:: ACTIVITIES ::
- A) Please answer these questions about the Slurm mailing-list message:
(i) Which utility let groups top up with a virtual amount of money?
(ii) Which company wrote a similar system for PBS?
(iii) What line does the quoted reply give for naming several partitions at once?
- B) In the Slurm mailing-list message, take the passage that opens with the words "[slurm-users] Proposal for" and closes with "groups of users.", switch every "Gold" in it to "Bank", and write the passage out.

(DOCUMENT EXTRACT begins)

[slurm-users] Proposal for new TRES - "Processor Performance Units"....

John Hearns hearnsj at googlemail.com
Thu Jun 20 14:32:40 UTC 2019

Paul, you refer to banking resources. Which leads me to ask are schemes
such as Gold used these days in Slurm?
Gold was a utility where groups could top up with a virtual amount of money
which would be spent as they consume resources.
Altair also wrote a similar system for PBS, which they offered to us when I
was in Formula 1 - it was quite a good system, and at the time
we had a requirement for allocating resources to groups of users.

I guess the sophisticated fairshare mechanisms discussed in this thread
make schemes like Gold obsolete.

On Thu, 20 Jun 2019 at 15:24, Paul Edmon <pedmon at cfa.harvard.edu> wrote:

> People will specify which partition they need or if they want multiple
> they use this:
> #SBATCH -p general,shared,serial_requeue
> As then the scheduler will just select which partition they will run in
> first.  Naturally there is a risk that you will end up running in a more
> expensive partition.

(DOCUMENT EXTRACT ends)
(EXTRACTED MATERIAL begins)

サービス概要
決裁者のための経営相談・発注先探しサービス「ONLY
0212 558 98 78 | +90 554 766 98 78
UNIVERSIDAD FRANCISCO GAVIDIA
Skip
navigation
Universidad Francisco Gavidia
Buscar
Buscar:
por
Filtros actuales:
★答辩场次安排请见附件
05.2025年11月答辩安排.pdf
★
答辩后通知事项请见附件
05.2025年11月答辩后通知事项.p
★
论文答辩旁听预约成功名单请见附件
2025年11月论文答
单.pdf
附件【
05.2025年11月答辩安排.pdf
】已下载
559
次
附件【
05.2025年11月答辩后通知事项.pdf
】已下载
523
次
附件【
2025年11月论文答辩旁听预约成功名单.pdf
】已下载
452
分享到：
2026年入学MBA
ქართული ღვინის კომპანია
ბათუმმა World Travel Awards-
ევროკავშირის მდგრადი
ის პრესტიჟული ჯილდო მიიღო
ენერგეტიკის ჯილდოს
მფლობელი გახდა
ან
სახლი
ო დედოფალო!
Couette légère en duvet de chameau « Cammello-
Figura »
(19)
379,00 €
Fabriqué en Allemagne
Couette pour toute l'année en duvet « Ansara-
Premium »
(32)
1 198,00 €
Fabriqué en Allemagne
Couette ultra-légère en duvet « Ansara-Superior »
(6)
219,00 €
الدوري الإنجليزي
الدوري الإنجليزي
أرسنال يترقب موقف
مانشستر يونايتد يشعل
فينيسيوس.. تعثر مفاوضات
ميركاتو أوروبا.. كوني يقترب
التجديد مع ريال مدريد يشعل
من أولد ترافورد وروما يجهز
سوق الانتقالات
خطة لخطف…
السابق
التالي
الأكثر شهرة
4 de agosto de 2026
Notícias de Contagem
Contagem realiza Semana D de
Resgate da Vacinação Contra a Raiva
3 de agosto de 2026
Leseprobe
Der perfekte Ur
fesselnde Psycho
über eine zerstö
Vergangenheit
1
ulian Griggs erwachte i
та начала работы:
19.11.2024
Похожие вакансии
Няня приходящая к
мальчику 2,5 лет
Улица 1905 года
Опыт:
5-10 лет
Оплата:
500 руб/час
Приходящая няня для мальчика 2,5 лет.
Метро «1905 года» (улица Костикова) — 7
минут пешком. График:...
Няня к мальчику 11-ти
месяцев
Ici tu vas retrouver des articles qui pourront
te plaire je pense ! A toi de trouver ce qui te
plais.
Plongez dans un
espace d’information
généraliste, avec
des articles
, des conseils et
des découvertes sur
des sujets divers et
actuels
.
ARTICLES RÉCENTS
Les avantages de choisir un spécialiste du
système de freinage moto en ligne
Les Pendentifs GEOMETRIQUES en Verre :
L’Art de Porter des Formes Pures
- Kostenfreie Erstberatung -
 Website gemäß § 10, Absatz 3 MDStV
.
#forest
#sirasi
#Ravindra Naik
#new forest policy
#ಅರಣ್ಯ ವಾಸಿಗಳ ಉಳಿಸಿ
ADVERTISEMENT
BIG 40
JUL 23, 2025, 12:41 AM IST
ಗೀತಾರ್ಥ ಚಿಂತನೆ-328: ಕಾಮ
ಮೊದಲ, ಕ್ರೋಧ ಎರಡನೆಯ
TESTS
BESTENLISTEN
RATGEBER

(EXTRACTED MATERIAL ends)

:: ANSWERS GIVEN ::
- A)
(i) Gold
(ii) Altair
(iii) #SBATCH -p general,shared,serial_requeue

- B)
[slurm-users] Proposal for new TRES - "Processor Performance Units"....

John Hearns hearnsj at googlemail.com
Thu Jun 20 14:32:40 UTC 2019

Paul, you refer to banking resources. Which leads me to ask are schemes
such as Bank used these days in Slurm?
Bank was a utility where groups could top up with a virtual amount of money
which would be spent as they consume resources.
Altair also wrote a similar system for PBS, which they offered to us when I
was in Formula 1 - it was quite a good system, and at the time
we had a requirement for allocating resources to groups of users.